__Records for processing__
--- begin ---

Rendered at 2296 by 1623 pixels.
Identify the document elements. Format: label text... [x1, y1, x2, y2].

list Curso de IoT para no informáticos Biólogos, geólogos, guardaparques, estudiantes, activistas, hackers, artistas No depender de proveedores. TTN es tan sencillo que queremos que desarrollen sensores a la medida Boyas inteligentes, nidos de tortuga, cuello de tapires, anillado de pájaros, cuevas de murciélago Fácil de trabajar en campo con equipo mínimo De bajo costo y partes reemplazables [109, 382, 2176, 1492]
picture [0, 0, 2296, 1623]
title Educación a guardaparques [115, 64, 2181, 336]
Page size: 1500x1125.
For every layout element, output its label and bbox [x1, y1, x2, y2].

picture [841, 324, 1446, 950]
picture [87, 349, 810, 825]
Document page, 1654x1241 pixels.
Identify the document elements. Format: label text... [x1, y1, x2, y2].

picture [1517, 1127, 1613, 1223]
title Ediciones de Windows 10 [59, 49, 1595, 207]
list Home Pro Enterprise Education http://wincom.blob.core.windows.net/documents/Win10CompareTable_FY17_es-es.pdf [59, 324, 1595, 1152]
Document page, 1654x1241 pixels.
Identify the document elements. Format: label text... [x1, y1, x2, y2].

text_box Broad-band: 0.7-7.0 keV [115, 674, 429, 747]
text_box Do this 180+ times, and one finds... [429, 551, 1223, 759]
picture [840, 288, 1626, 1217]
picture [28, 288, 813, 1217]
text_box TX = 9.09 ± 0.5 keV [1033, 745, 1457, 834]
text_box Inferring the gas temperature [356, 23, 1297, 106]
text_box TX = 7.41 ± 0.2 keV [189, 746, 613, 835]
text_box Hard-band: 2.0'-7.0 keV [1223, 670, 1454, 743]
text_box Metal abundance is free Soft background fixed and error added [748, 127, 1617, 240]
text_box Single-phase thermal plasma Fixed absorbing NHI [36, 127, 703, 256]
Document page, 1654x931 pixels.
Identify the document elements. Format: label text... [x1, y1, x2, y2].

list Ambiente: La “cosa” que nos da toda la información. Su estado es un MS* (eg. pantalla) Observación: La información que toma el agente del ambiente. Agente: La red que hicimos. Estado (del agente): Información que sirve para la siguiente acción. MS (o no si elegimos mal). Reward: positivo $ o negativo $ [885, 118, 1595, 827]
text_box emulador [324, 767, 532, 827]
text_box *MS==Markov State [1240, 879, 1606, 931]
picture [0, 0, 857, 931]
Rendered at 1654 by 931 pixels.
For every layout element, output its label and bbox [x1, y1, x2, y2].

--- end ---

__Task instructions__
Copy out, word for word, every line from the one containing "Rendered at 1654 by 931 pixels." through the end of the data above, including both of those ends.

__Output of the exercise__
Rendered at 1654 by 931 pixels.
For every layout element, output its label and bbox [x1, y1, x2, y2].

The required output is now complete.